Sweets. First they've got to be hard, they've got to last. Werther's, a toffee which breaks up into shards as thin and as sharp as glass are popular. Transparent fruit thingies (made by the company that does Fox's Glacier Mints) are also preferred. The French try vainly to compete with something called acidulées but I am the only member of our family who can stomach them. We do make an exception, like you, with the UK gummy bear equivalent called jelly babies. To slow down their ingestion the idea is to perform post-mortem surgery on them using just the tongue.
Plutarch: New to me, but clearly not new to the world. To tell the truth I could so with a handful. I've just finished a Miltonian sonnet without hallucinating, but it was a close-run thing.
I had a feeling your 300 word limit was hampering a full description so thought I'd dig a bit!
By the way, did I ever pass along my idea for an alternative to the 300 word limit? I thought it might be fun to start the week at 150 words, Tuesday at 200, and continue to progress to Friday's 700.
Werthers are tasty. We'll have to try them on our next trip!

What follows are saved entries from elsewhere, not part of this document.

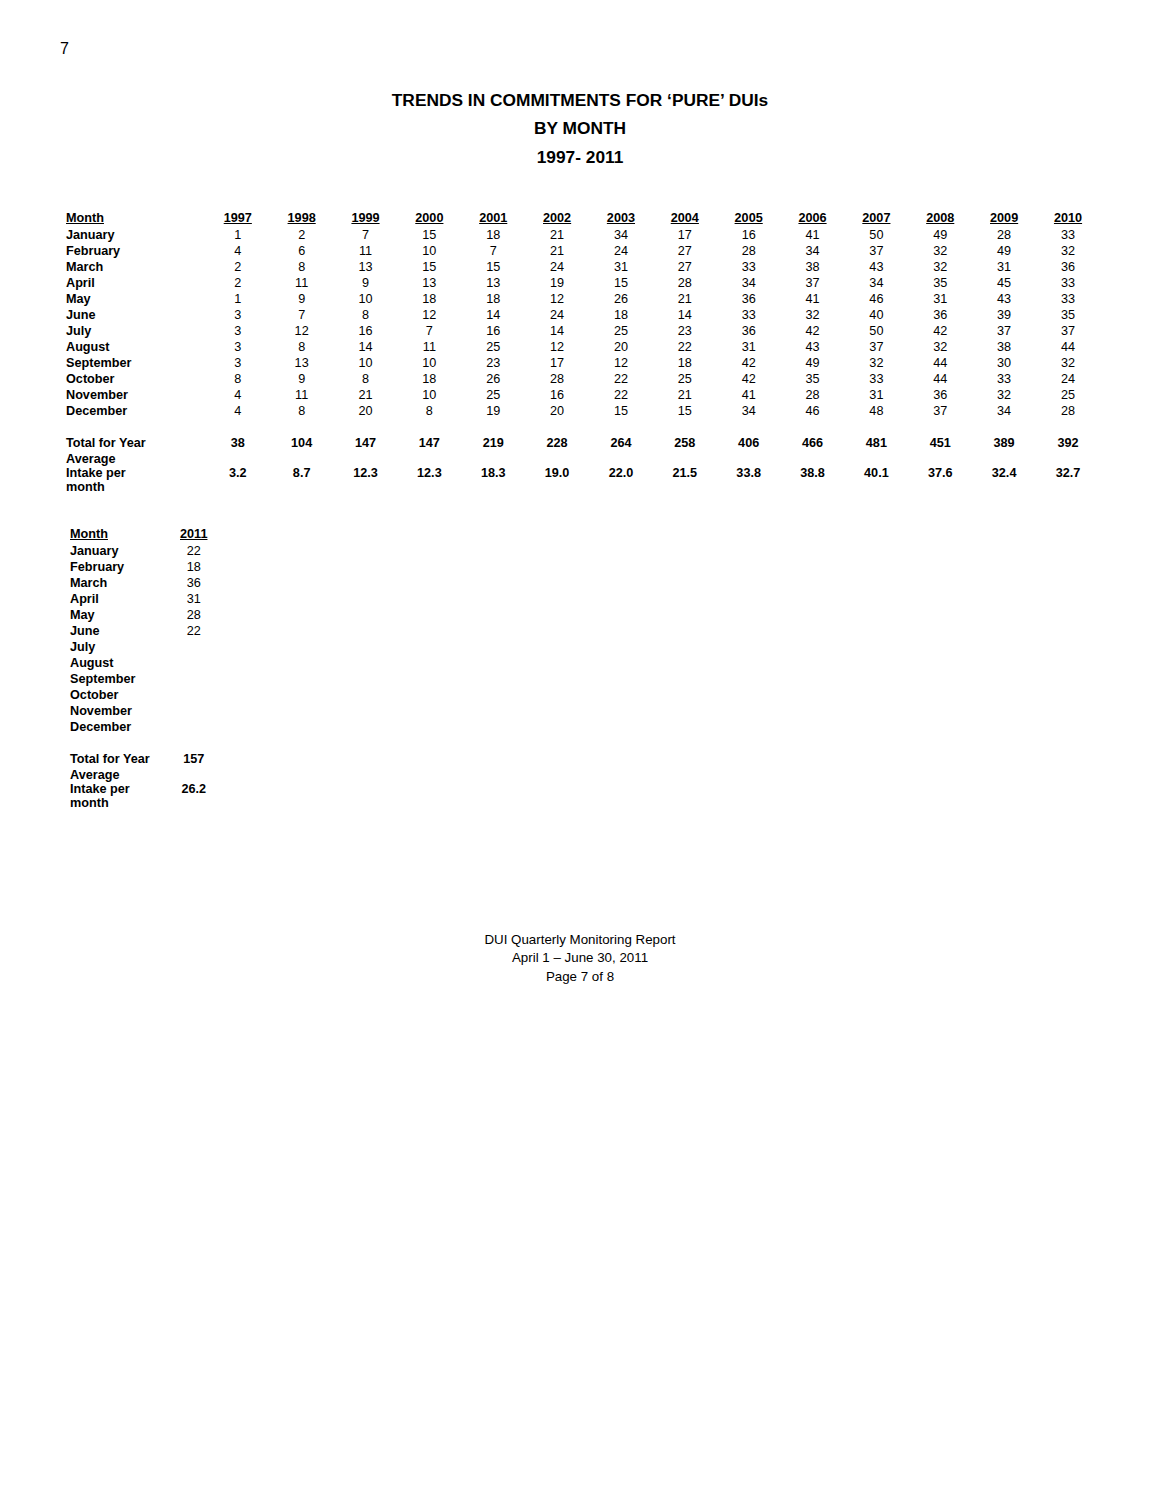7
TRENDS IN COMMITMENTS FOR ‘PURE’ DUIs
BY MONTH
1997- 2011
| Month | 1997 | 1998 | 1999 | 2000 | 2001 | 2002 | 2003 | 2004 | 2005 | 2006 | 2007 | 2008 | 2009 | 2010 |
| --- | --- | --- | --- | --- | --- | --- | --- | --- | --- | --- | --- | --- | --- | --- |
| January | 1 | 2 | 7 | 15 | 18 | 21 | 34 | 17 | 16 | 41 | 50 | 49 | 28 | 33 |
| February | 4 | 6 | 11 | 10 | 7 | 21 | 24 | 27 | 28 | 34 | 37 | 32 | 49 | 32 |
| March | 2 | 8 | 13 | 15 | 15 | 24 | 31 | 27 | 33 | 38 | 43 | 32 | 31 | 36 |
| April | 2 | 11 | 9 | 13 | 13 | 19 | 15 | 28 | 34 | 37 | 34 | 35 | 45 | 33 |
| May | 1 | 9 | 10 | 18 | 18 | 12 | 26 | 21 | 36 | 41 | 46 | 31 | 43 | 33 |
| June | 3 | 7 | 8 | 12 | 14 | 24 | 18 | 14 | 33 | 32 | 40 | 36 | 39 | 35 |
| July | 3 | 12 | 16 | 7 | 16 | 14 | 25 | 23 | 36 | 42 | 50 | 42 | 37 | 37 |
| August | 3 | 8 | 14 | 11 | 25 | 12 | 20 | 22 | 31 | 43 | 37 | 32 | 38 | 44 |
| September | 3 | 13 | 10 | 10 | 23 | 17 | 12 | 18 | 42 | 49 | 32 | 44 | 30 | 32 |
| October | 8 | 9 | 8 | 18 | 26 | 28 | 22 | 25 | 42 | 35 | 33 | 44 | 33 | 24 |
| November | 4 | 11 | 21 | 10 | 25 | 16 | 22 | 21 | 41 | 28 | 31 | 36 | 32 | 25 |
| December | 4 | 8 | 20 | 8 | 19 | 20 | 15 | 15 | 34 | 46 | 48 | 37 | 34 | 28 |
| Total for Year | 38 | 104 | 147 | 147 | 219 | 228 | 264 | 258 | 406 | 466 | 481 | 451 | 389 | 392 |
| Average Intake per month | 3.2 | 8.7 | 12.3 | 12.3 | 18.3 | 19.0 | 22.0 | 21.5 | 33.8 | 38.8 | 40.1 | 37.6 | 32.4 | 32.7 |
| Month | 2011 |
| --- | --- |
| January | 22 |
| February | 18 |
| March | 36 |
| April | 31 |
| May | 28 |
| June | 22 |
| July | |
| August | |
| September | |
| October | |
| November | |
| December | |
| Total for Year | 157 |
| Average Intake per month | 26.2 |
DUI Quarterly Monitoring Report
April 1 – June 30, 2011
Page 7 of 8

Julia: From 150 - 700 words. An ingenious idea but you're forgetting my avowed technology theme (somewhat blurred at the moment by my amateurish attempts at versifying). There are subjects I know will bore most people stiff; I do my best because they interest me and accept the lack of response. As a compromise, and as a way of imposing self-discipline, I observe the 300-word barrier. I fear that a curve describing reader response to a series of posts gradually increasing in length would follow a sad a predictable path.
I'm sure you could make 700 words about technology interesting, but on the other hand, having a regular limit is freeing to the brain, allowing it to worry on more important stuff (like subject matter, and how to keep your sausage uncurled).